Se il governo USA e la stampa che lo serve vogliono cambi a Cuba, lì
c'è già uno: hanno scatenato una mobilitazione nel pensiero rivoluzionario che speriamo perduri per il bene della società cubana che tanto lo necessita. Ci sono altri di cui abbiamo bisogno, ma di quelli ci occupiamo noi cubani, non la Segretaria del Commercio USA con una fortuna di 1,5 miliardi di dollari, non c'è bisogno di spiegare molto quali interessa rappresenta.

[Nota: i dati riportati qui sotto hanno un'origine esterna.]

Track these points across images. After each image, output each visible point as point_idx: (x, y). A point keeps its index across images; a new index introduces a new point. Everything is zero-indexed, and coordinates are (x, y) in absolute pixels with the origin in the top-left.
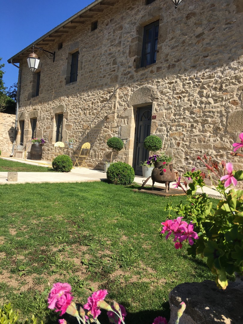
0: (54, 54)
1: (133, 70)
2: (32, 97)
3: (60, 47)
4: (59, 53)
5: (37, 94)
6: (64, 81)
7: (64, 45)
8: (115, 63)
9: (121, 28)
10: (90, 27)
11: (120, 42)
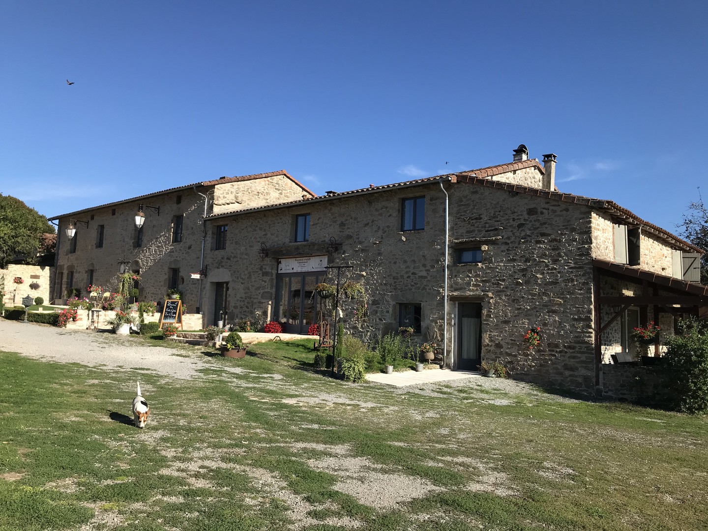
0: (88, 223)
1: (132, 248)
2: (70, 253)
3: (92, 218)
4: (91, 222)
5: (74, 252)
6: (95, 246)
7: (95, 218)
8: (124, 241)
9: (127, 220)
10: (111, 212)
11: (126, 229)
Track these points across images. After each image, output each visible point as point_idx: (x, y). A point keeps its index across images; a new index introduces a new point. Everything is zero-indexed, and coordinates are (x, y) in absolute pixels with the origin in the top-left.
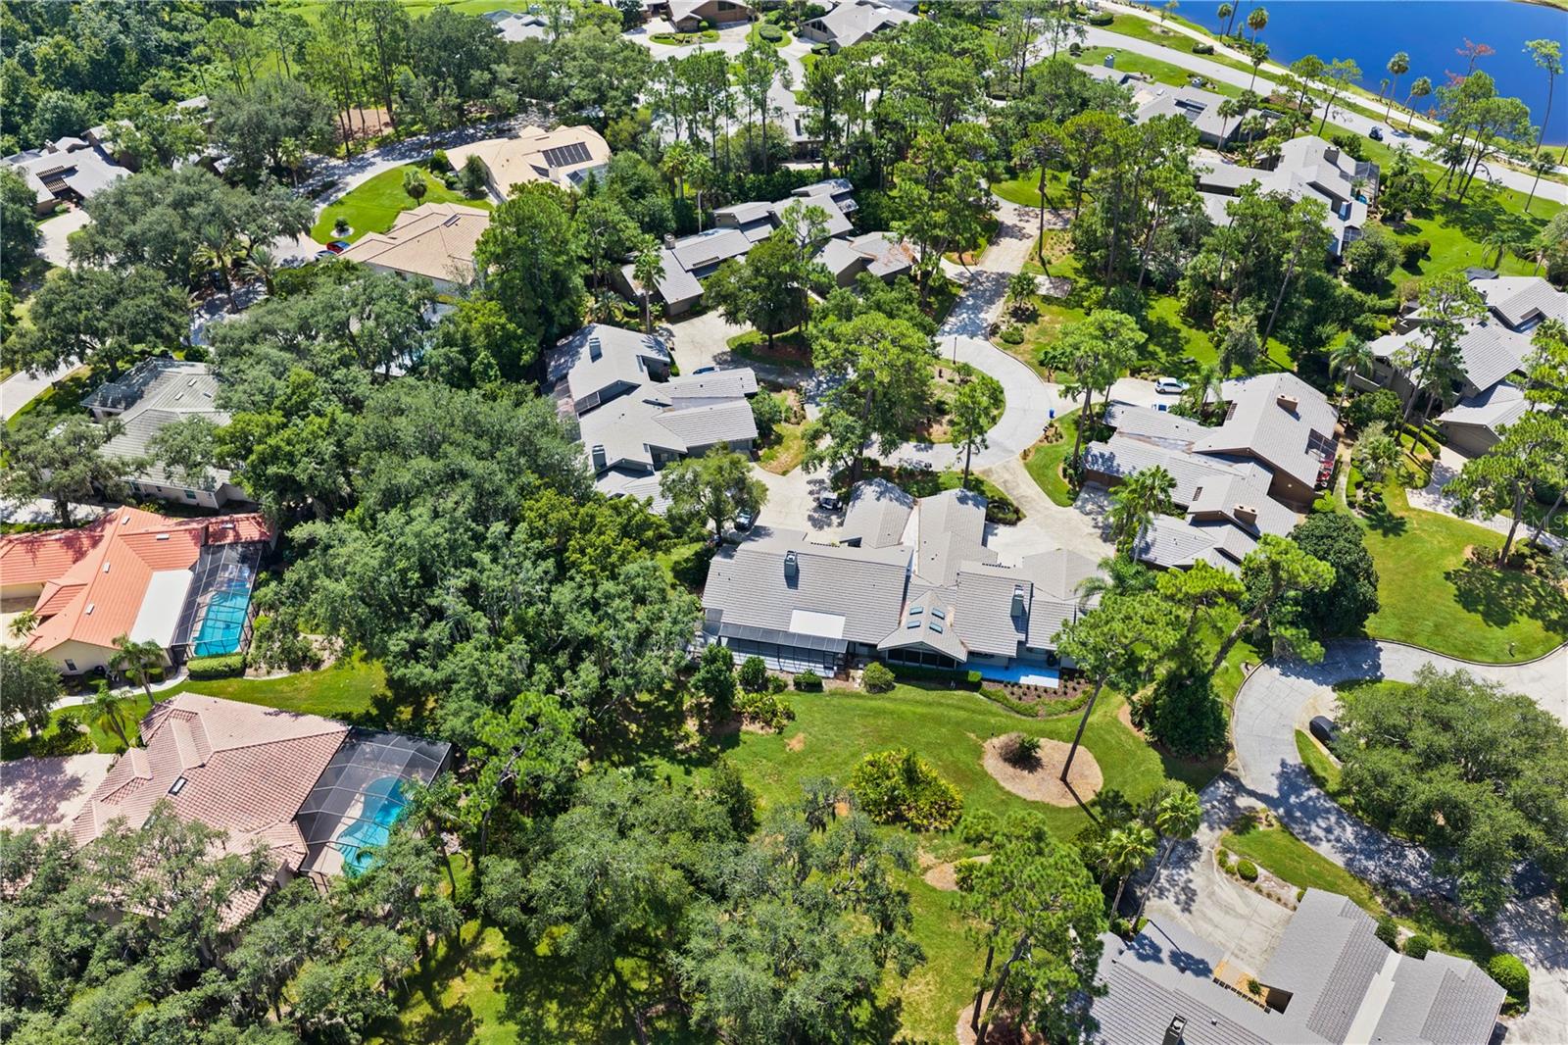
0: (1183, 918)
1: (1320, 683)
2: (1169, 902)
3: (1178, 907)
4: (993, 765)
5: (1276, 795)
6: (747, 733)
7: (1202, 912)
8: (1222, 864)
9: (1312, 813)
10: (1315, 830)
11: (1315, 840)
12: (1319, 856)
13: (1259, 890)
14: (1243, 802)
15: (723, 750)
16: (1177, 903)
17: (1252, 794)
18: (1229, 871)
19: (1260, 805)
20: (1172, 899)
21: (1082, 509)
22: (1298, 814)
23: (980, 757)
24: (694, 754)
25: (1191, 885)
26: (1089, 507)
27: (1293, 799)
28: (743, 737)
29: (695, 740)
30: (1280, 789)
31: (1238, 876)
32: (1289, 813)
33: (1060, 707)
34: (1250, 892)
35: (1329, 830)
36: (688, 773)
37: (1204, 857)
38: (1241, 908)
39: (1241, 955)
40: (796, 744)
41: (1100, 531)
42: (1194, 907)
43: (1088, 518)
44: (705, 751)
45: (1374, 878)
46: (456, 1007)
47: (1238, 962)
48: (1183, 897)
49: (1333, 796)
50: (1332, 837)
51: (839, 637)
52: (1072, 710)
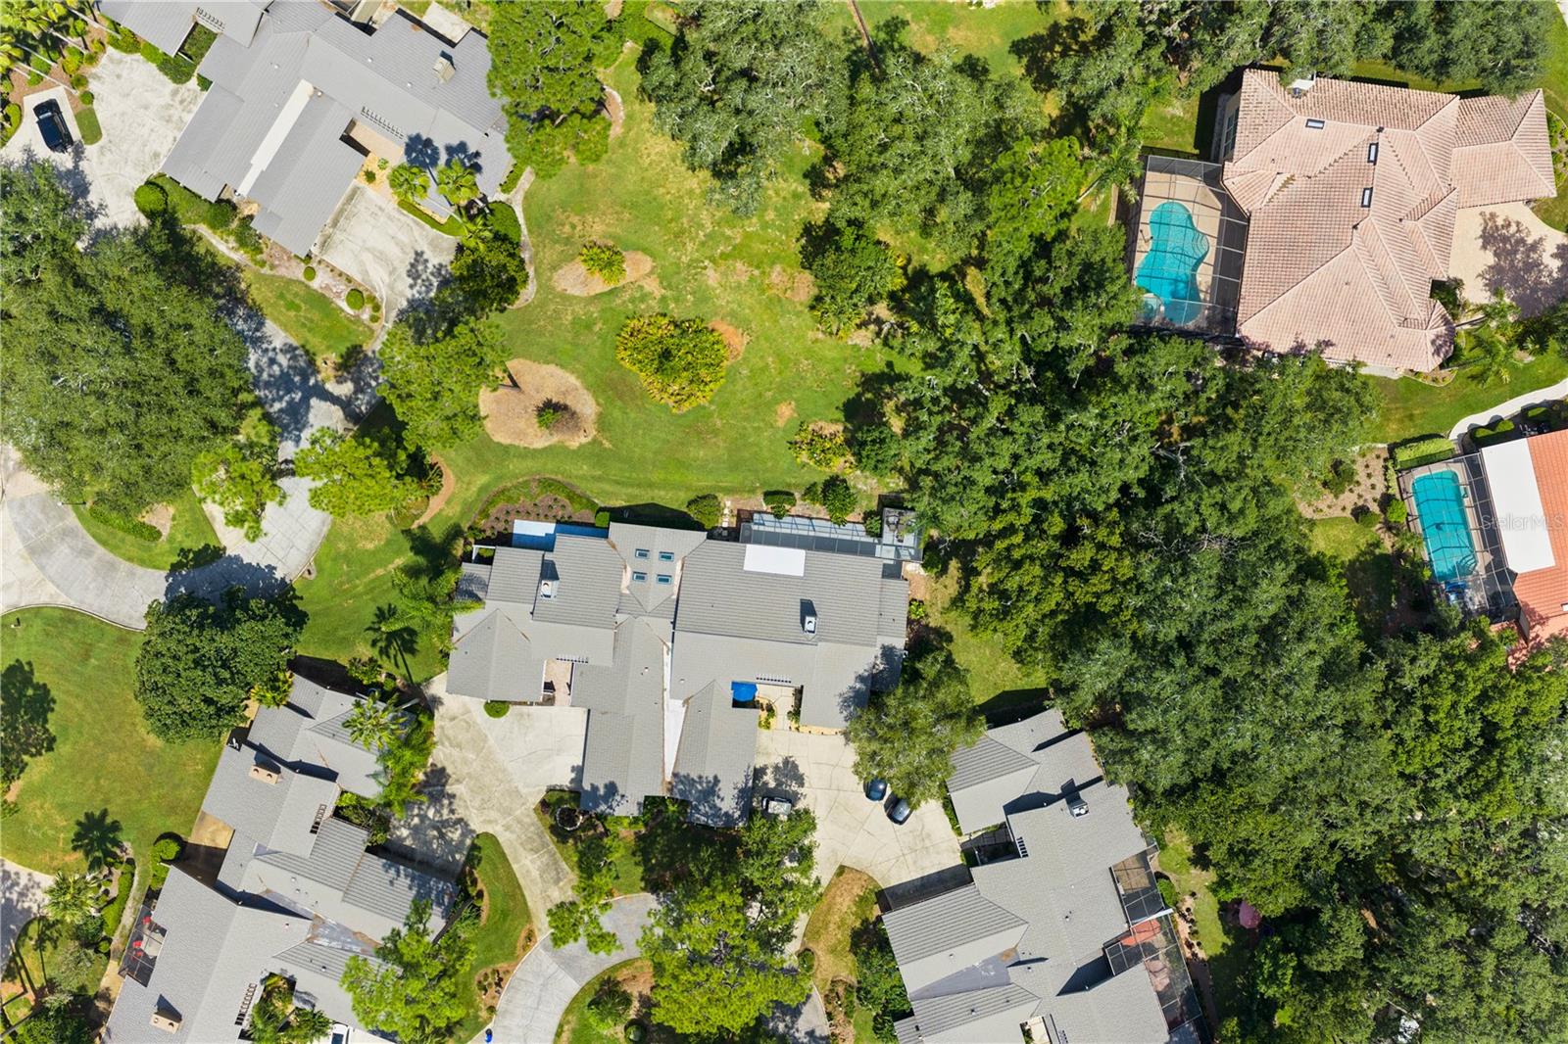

Solo gli chiediamo che ci lascino farli in pace, per questo la prima cosa di cui abbiamo bisogno è che termini completamente il blocco, non solo nei confronti del settore privato -che è il risultato dei cambiamenti che abbiamo concordato noi cubani- ma contro lo Stato cubano che è quello che garantisce l'accesso dei cubani alla salute e all'educazione che Obama ha elogiato per la sua qualità, lo Stato le cui politiche permettono non ci sia denutrizione tra i nostri bambini e che il 99% delle case abbia energia elettrica. Noi, come si vocifera abbia detto Obama per difendersi contro gli attacchi dei suoi migliori amici a Cuba, gli "oppositori" che ha ricevuto nella sua ambasciata, neppure accettiamo pressioni. Il governo che a Cuba accetti pressioni cade, non perché lo abbatta gli USA ma perché perde il sostegno popolare.

Credo sia utile porsi alcune domande: Il governo ed il popolo cubano sono più propensi a cambiare nella direzione che desidera Obama ora che prima della sua visita? Ha guadagnato o perso credibilità il presidente USA davanti a loro dopo il suo viaggio a Cuba? La leadership cubana ed i settori che la sostengono, in particolare i militanti del PCC eletti come delegati al VII Congresso, sarebbero meno restii a sostenere i cambiamenti che gli USA vedrebbero di loro gradimento ora che prima della sua visita? O ora han visto con più chiarezza la strategia obamista di favorire un "atterraggio morbido" di Cuba al capitalismo?

Ha aiutato la visita di Obama a cambiare a Cuba? Penso di sì, ma non esattamente nella direzione che lui ed il suo governo hanno proiettato. Ah, e non smettete di inviarci gratis importanti musicisti e gruppi artistici, che continueremo a goderceli e ci aiuteranno a che si conosca molto meglio il paese che siamo, per quanto i media mentano e manipolino. E forse persino li cambiamo un poco, in meglio, naturalmente.